Take 1 lb. of the genuine mineral green, prepared and well powdered, 1 lb. of the precipitate of copper, 1 1/2 lbs. of refiners' blue verditer, 3 lbs. of white lead, dry powdered, 3 oz. of sugar of lead powdered fine. Mix the whole of these ingredients in linseed oil, and grind them in a levigating mill, passing it through until quite fine; it will thereby produce a bright mineral pea-green paint, preserve a blue tint, and keep any length of time in any climate without injury, by putting oil or water over it.
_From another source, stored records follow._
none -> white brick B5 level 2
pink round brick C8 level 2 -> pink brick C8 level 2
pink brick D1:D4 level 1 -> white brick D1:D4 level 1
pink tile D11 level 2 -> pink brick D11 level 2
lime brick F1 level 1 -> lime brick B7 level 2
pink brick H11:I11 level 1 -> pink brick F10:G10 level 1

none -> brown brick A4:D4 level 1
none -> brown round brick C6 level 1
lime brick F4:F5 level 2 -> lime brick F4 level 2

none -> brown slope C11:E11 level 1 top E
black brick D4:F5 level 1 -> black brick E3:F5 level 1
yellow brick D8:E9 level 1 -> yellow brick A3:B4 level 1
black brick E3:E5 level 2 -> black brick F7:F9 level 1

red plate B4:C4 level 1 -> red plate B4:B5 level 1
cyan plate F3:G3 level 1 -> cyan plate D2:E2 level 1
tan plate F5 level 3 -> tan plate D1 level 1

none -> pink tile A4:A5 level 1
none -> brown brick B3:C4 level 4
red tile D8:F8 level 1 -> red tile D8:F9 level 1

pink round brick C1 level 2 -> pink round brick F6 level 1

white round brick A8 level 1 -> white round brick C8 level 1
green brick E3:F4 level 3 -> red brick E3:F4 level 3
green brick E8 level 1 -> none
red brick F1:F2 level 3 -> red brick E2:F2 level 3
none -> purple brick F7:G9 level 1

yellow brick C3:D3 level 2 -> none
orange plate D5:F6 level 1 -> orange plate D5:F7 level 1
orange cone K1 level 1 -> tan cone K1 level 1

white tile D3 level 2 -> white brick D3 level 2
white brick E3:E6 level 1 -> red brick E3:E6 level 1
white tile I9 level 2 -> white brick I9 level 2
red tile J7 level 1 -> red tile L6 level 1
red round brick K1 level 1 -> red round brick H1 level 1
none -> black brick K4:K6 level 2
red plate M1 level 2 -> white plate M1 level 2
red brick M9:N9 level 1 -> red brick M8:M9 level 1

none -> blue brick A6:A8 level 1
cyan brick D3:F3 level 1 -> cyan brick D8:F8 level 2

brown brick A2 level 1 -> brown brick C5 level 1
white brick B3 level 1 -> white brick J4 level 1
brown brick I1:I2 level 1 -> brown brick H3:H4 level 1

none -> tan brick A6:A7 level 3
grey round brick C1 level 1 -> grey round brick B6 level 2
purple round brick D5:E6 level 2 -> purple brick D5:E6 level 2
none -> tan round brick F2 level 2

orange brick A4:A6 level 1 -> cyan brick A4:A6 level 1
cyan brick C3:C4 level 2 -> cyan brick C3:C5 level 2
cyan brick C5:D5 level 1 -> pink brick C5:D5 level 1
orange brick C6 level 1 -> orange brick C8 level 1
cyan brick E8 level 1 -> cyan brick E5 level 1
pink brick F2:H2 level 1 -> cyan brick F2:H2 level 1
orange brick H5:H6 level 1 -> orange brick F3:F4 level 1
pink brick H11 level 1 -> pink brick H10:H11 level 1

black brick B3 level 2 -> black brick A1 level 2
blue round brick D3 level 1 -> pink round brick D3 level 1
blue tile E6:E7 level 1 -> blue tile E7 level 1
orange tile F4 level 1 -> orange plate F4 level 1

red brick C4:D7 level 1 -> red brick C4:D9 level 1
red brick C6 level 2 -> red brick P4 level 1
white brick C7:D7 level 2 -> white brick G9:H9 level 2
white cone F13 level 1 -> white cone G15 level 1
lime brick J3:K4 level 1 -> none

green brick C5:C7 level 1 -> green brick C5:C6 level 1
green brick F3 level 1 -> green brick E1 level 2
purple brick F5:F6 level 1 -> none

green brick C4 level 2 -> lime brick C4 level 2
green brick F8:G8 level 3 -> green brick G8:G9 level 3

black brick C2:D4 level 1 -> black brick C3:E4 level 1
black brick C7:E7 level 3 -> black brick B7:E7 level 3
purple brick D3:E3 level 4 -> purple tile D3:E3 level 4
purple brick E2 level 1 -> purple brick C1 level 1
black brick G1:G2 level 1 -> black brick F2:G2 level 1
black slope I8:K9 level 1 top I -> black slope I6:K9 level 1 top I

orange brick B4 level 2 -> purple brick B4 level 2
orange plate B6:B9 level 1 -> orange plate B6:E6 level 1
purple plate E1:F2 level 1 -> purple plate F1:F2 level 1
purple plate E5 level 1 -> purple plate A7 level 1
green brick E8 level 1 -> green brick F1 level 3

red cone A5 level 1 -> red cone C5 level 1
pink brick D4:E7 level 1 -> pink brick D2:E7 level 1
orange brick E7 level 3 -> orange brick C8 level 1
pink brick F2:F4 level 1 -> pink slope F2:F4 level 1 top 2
To use this color for house or ship painting, take 1 lb. of the green color paint, with 1 gill of pale boiled oil, mix them well together, and this will produce a strong peagreen paint: the tint may be varied at pleasure by adding a further quantity of white lead ground in linseed oil. This color will stand the weather and resist salt water; it may also be used for flatting rooms, by adding 3 lbs. of white lead ground in half linseed oil and half turpentine, to 1 lb. of the green, then to be mixed up in turpentine spirits, fit for use. It may also be used for painting Venetian window blinds, by adding to 1 lb. of the green paint 10 oz. of white lead, ground in turpentine, then to be mixed up in turpentine varnish for use. In all the aforsaid preparations it will retain a blue tint, which is very desirable. When used for blinds, a small quantity of Dutch pink may be put to the white lead if the color is required of a yellow cast.